The next step is to create an event handler that, when you click on the button, will add the contents of the fields to the database. The added information will be immediately displayed to all customers.{
    "click #submit-post": function() {
      var published_date = new Date();
        title: document.getElementById("title-area").value,
        text: document.getElementById("editor-area").value,
        published: published_date.toLocaleTimeString()

To remove unnecessary entries from the database, we also create a new event handler:{
    "click .remove": function () {

... which will be attached to the corresponding button in the recording template.

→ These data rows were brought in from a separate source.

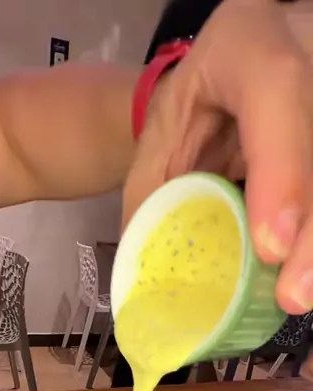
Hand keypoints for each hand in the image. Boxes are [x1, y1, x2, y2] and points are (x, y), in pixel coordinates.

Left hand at [122, 0, 312, 314]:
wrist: (247, 58)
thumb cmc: (205, 94)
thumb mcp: (166, 130)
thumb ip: (154, 193)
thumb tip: (146, 276)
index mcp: (251, 45)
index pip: (277, 90)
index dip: (281, 169)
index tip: (272, 245)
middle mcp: (311, 53)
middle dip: (311, 229)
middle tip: (293, 293)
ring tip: (299, 291)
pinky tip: (302, 267)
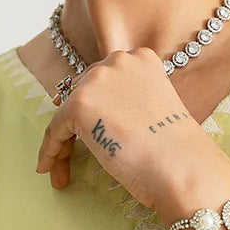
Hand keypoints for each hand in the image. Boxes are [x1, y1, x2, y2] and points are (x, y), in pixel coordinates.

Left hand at [35, 46, 225, 211]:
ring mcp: (98, 79)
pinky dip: (50, 151)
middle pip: (83, 92)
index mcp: (141, 59)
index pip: (105, 81)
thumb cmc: (175, 150)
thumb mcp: (154, 109)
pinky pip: (54, 130)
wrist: (181, 166)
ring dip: (64, 142)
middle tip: (78, 154)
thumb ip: (127, 102)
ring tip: (63, 170)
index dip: (97, 109)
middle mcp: (118, 60)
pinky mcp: (80, 103)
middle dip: (79, 125)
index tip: (95, 132)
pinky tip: (48, 169)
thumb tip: (96, 116)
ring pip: (67, 113)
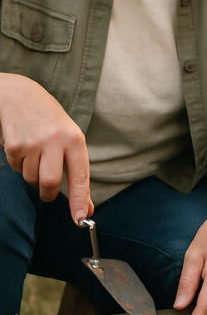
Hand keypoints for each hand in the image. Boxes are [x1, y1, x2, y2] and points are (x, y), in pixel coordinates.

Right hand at [0, 73, 92, 221]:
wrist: (20, 95)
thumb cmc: (51, 121)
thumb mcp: (70, 139)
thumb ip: (77, 172)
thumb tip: (85, 209)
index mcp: (75, 139)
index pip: (80, 175)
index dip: (80, 199)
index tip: (81, 219)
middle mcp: (55, 140)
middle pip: (50, 183)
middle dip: (48, 194)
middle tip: (48, 191)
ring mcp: (33, 142)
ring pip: (32, 179)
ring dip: (33, 175)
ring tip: (37, 154)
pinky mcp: (14, 145)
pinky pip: (18, 169)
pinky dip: (21, 164)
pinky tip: (24, 146)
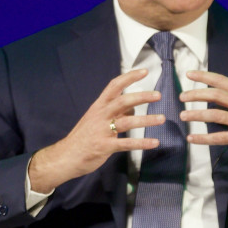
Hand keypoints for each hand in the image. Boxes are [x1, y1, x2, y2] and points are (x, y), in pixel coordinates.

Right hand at [28, 69, 162, 192]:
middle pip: (122, 101)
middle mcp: (100, 115)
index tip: (145, 71)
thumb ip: (116, 113)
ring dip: (146, 120)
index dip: (129, 77)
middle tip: (158, 95)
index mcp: (99, 106)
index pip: (114, 86)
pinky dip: (141, 143)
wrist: (66, 156)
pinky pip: (126, 144)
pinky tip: (155, 142)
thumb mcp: (97, 119)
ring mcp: (102, 131)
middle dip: (141, 96)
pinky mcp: (104, 146)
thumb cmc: (84, 137)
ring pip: (126, 122)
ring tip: (161, 118)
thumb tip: (134, 106)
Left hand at [179, 70, 227, 181]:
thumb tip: (216, 96)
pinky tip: (191, 138)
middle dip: (195, 94)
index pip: (222, 81)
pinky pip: (218, 137)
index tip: (189, 74)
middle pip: (215, 95)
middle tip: (182, 97)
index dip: (204, 77)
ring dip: (196, 114)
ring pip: (214, 115)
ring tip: (183, 115)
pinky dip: (203, 138)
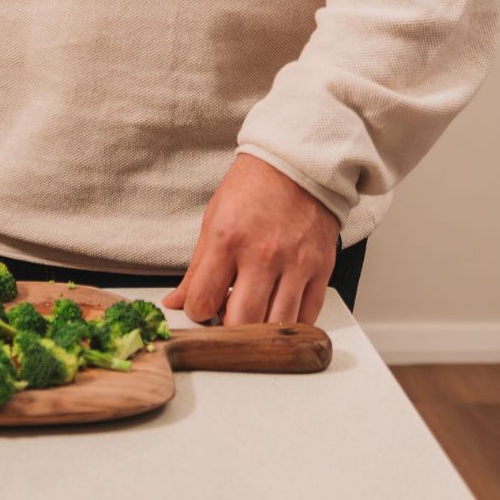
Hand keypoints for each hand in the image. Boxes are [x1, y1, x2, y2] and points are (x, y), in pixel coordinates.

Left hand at [163, 154, 342, 326]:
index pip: (203, 301)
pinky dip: (291, 326)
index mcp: (228, 239)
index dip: (197, 313)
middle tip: (226, 321)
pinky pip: (307, 317)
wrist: (296, 166)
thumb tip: (177, 302)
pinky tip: (278, 317)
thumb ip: (197, 269)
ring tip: (252, 319)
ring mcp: (296, 264)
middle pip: (242, 320)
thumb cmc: (252, 190)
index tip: (202, 309)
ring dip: (261, 332)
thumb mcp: (213, 221)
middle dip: (229, 330)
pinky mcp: (321, 270)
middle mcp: (263, 255)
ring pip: (277, 326)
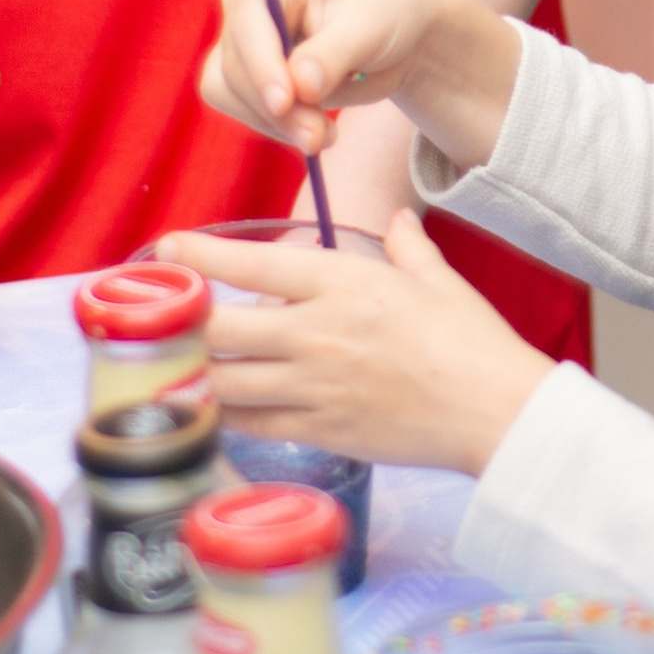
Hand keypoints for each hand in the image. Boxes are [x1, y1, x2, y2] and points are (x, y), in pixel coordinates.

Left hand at [155, 206, 550, 477]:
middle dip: (179, 322)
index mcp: (342, 284)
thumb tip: (397, 222)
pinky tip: (207, 409)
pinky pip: (251, 423)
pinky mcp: (320, 431)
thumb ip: (406, 246)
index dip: (199, 257)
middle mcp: (317, 332)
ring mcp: (314, 386)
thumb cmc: (472, 341)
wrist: (496, 411)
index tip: (166, 249)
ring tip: (166, 365)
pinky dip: (223, 415)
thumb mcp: (438, 280)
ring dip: (191, 373)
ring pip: (224, 381)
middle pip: (219, 328)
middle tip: (156, 317)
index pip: (252, 266)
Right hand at [198, 0, 517, 174]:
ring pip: (227, 90)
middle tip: (318, 138)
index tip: (285, 103)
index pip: (248, 24)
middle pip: (234, 64)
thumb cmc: (387, 11)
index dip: (262, 67)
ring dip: (273, 122)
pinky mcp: (243, 72)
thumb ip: (333, 54)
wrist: (398, 31)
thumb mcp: (372, 25)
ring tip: (324, 134)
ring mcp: (239, 36)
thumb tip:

Thus, we got the simplest application in several lines, with the functionality of displaying, adding and deleting records.
It is worth noting that due to the "reactivity" of the meteor, all database operations will be instantly displayed by all users. To prevent this behavior, you must remove the package responsible for this case:
meteor remove autopublish

An example is simple, if not primitive. But even he shows that thanks to the convenient interface provided by this framework, a person who is far enough from web development can use technologies that only a few years ago were available only to highly qualified developers (sockets, dynamic updates, js on the server, document-oriented databases data).
However, according to skepticism, in comments to other posts about Meteor we can say that not everyone likes such a radical simplification. Representatives of the "old guard" grumble: " Another framework!" Not canonical. Only assembler, only hardcore! ". As a sociologist, it seems to me that this position is to some extent a consequence of the unwillingness to lose their exclusive status as professionals working with node.js.
However, I am sure that moving towards comprehensibility and simplification is an undoubted benefit. Professionals, if they really are, can stand out in a growing market. And many IT lovers who work in other areas, and therefore do not have time to translate their ideas in this field, will receive a wonderful tool for creativity and will probably create many web applications that solve their highly specialized problems, which a professional developer may not know about.
PS: if the community is interested in this topic, you can write another one or two articles describing the implementation of additional blog functionality: editing posts, adding tags and categories, creating user accounts, delimiting access rights.